The afternoon was taken up with our newly found German friends Margaret and Eric ( both 82 )… sitting in their saloon on Altrhein ( Hallberg Rassey 37 )…. drinking beer and wine ( they come from Mainz and had lots of bottles of the local Rhine brew Reisling )…and looking at charts, pilot books, and discussing such matters as Brexit, Germany’s exit from the World Cup, and all manner of subjects in a jolly, friendly and humorous way.
The star show of the day was the very sudden arrival of a huge, brand new looking Southerly 47… a massive boat registered in Jersey. This appeared in the harbour and realising that there was no where to berth, did all sorts of circles with lots of bow thruster noises…. and sorties here there and everywhere to see if he could find a suitable berth.
A couple of gentleman indicated to him that there was a single vacant berth and offered help on the pontoons… for a while the southerly 47 skipper took no notice…. and intent on doing his own thing, nearly ran the boat aground by going behind the main pontoons into the shallows. All manner of people were shouting at him… including myself… I was trying to say that if he reversed in he would make the empty berth. The skipper/owner on the helm ignored everybody.
The wind at this stage had increased to about 25 knots and was blowing the Southerly 47 all over the place. The skipper finally did reverse down the channel…. and then for some inexplicable reason spun the boat 360 degrees missing the transom of Poli Poli by inches. He had decided bow first into the berth…. the crew on board were disorganised… they had already lost an expensive looking large fender over the side… and they did not seem to know what lines to get ready.
The upshot of this was that Mike had to leap onto a motorboat next to where the Southerly 47 was coming in at a rate of knots…. and fend it off from hitting the bow of the motorboat. Very difficult to push away a boat weighing maybe 17 tons!! So they touched. At least six guys… including the 82 year old Eric helped pull the 47 into the berth which was not easy! We did not hear a “thankyou”. Not all Southerly owners are like this…. I hope!
We retreated to the pub where we watched Belgium come back from two goals down to beat Japan 3-2 in the very last minute.

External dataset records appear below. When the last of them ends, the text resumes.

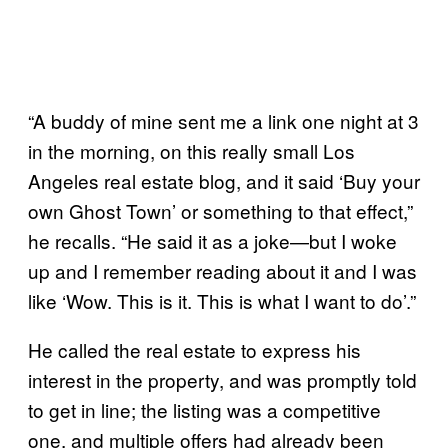
“A buddy of mine sent me a link one night at 3
in the morning, on this really small Los
Angeles real estate blog, and it said ‘Buy your
own Ghost Town’ or something to that effect,”
he recalls. “He said it as a joke—but I woke
up and I remember reading about it and I was
like ‘Wow. This is it. This is what I want to do’.”
He called the real estate to express his
interest in the property, and was promptly told
to get in line; the listing was a competitive
one, and multiple offers had already been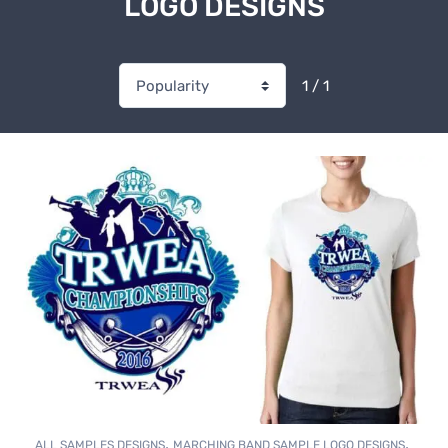
LOGO DESIGNS
1 / 1
,
,
ALL SAMPLES DESIGNS
MARCHING BAND SAMPLE LOGO DESIGNS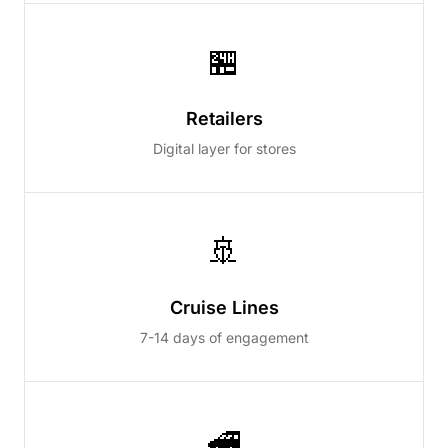
🏪
Retailers
Digital layer for stores
🚢
Cruise Lines
7-14 days of engagement
🚄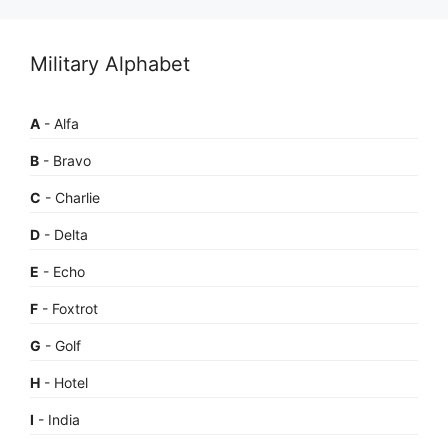
Military Alphabet
A
- Alfa
B
- Bravo
C
- Charlie
D
- Delta
E
- Echo
F
- Foxtrot
G
- Golf
H
- Hotel
I
- India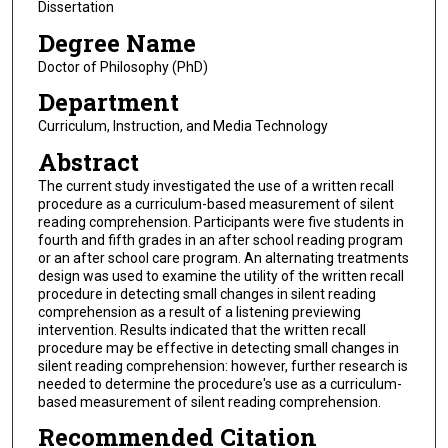
Dissertation
Degree Name
Doctor of Philosophy (PhD)
Department
Curriculum, Instruction, and Media Technology
Abstract
The current study investigated the use of a written recall
procedure as a curriculum-based measurement of silent
reading comprehension. Participants were five students in
fourth and fifth grades in an after school reading program
or an after school care program. An alternating treatments
design was used to examine the utility of the written recall
procedure in detecting small changes in silent reading
comprehension as a result of a listening previewing
intervention. Results indicated that the written recall
procedure may be effective in detecting small changes in
silent reading comprehension: however, further research is
needed to determine the procedure's use as a curriculum-
based measurement of silent reading comprehension.
Recommended Citation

The pub audience mainly local Irish folk seemed to support the Belgians. Poor old Japan, they “played out of their skins” but an elementary mistake at the end cost them dear.
We retired early to bed, after arranging our departure at 7am the next morning with Margaret and Eric…. as they would have to get up too… being rafted up on our outside. They would have to move their boat out first, then we would leave the berth and exit the harbour. They would then have our berth on the pontoon…. and go back to bed! Of course!